A New Jersey federal judge ruled that multidistrict litigation against drug manufacturers, pharmacies and wholesalers over carcinogens in blood pressure drugs can expand to include out-of-state litigants and warranty claims under laws in nearly two dozen jurisdictions.

In an opinion that considered objections to a special master’s report on the litigants’ motion to amend their claims, U.S. District Judge Robert B. Kugler sided with the special master’s take that U.S. Supreme Court precedent and other case law don’t preclude named plaintiffs from representing potential class members living in other states.

The special master had reversed Judge Kugler’s previous ruling barring out-of-state plaintiffs, in which the jurist had relied on a New Jersey federal court’s 2020 ruling in Ponzio v. Mercedes‐Benz USA LLC that out-of-state plaintiffs had no standing in class claims over defective car paint.

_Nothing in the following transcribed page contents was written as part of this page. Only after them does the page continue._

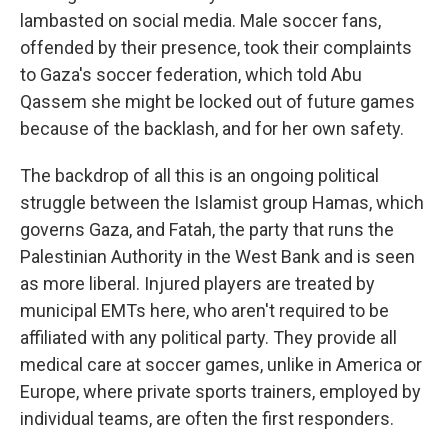
lambasted on social media. Male soccer fans,
offended by their presence, took their complaints
to Gaza's soccer federation, which told Abu
Qassem she might be locked out of future games
because of the backlash, and for her own safety.
The backdrop of all this is an ongoing political
struggle between the Islamist group Hamas, which
governs Gaza, and Fatah, the party that runs the
Palestinian Authority in the West Bank and is seen
as more liberal. Injured players are treated by
municipal EMTs here, who aren't required to be
affiliated with any political party. They provide all
medical care at soccer games, unlike in America or
Europe, where private sports trainers, employed by
individual teams, are often the first responders.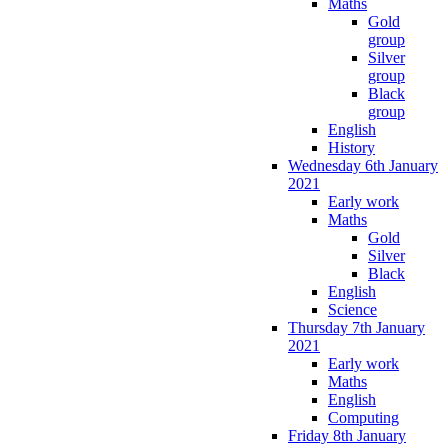
Maths
Gold
group
Silver
group
Black
group
English
History
Wednesday 6th January
2021
Early work
Maths
Gold
Silver
Black
English
Science
Thursday 7th January
2021
Early work
Maths
English
Computing
Friday 8th January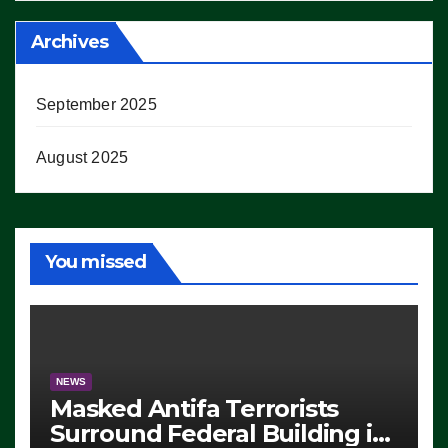
Archives
September 2025
August 2025
You missed
NEWS
Masked Antifa Terrorists
Surround Federal Building in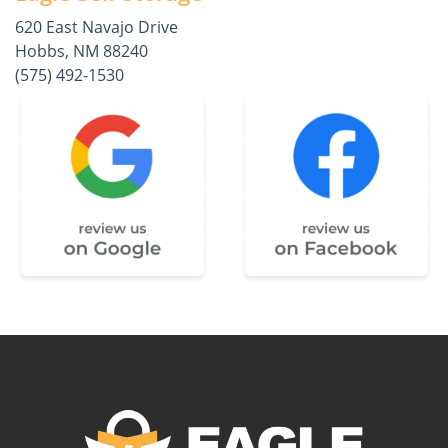
620 East Navajo Drive
Hobbs, NM 88240
(575) 492-1530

Judge Kugler said that his earlier ruling on standing was “not fully considered” and he now sees the Ponzio court’s reliance on U.S. Supreme Court precedent to be questionable. The Ponzio court based its holding on high court cases in which standing hinged not on traceability of the injuries’ origins but rather on the showing of a concrete, particularized injury and whether plaintiffs had a solid stake in the outcome.

Judge Kugler had gone on to overturn the special master’s denial of the plaintiffs’ bid to assert breach of implied warranty claims against the pharmacy defendants in multiple U.S. states and territories. The pharmacies had pushed to adopt the special master’s finding, relying on “innocent seller” statutes and case law to dodge warranty liability, while the plaintiffs contended that the drug stores conflated strict liability and implied warranty claims.

Judge Kugler delved into case law and discovered a mixed bag of rulings on the issue of whether strict liability and implied warranty claims could stand separately, a finding that tilted in favor of the plaintiffs.

The ruling allows for breach of implied warranty claims under the laws of Alaska, Colorado, Connecticut, Delaware, District of Columbia, Hawaii, Idaho, Indiana, Maryland, Montana, Nebraska, Nevada, New Hampshire, New Mexico, Oklahoma, Oregon, Pennsylvania, Rhode Island, South Dakota, Utah, Wisconsin and Wyoming. 

In other findings, Judge Kugler affirmed the special master’s denial of the plaintiffs’ bid to add negligence claims against pharmacies and wholesalers. He found “no facts” supporting the existence of a duty for “downstream defendants” to investigate the purity of blood pressure drugs.

The plaintiffs filed their claims in 2019 seeking damages for personal injuries, medical monitoring and economic losses they say were caused by Zhejiang Huahai Pharmaceutical Co. Ltd. and other drug companies, along with pharmacies such as CVS and Rite-Aid and wholesalers like McKesson Corp. and AmeriSource Bergen Corp.

The special master’s report that drew the objections was issued in October.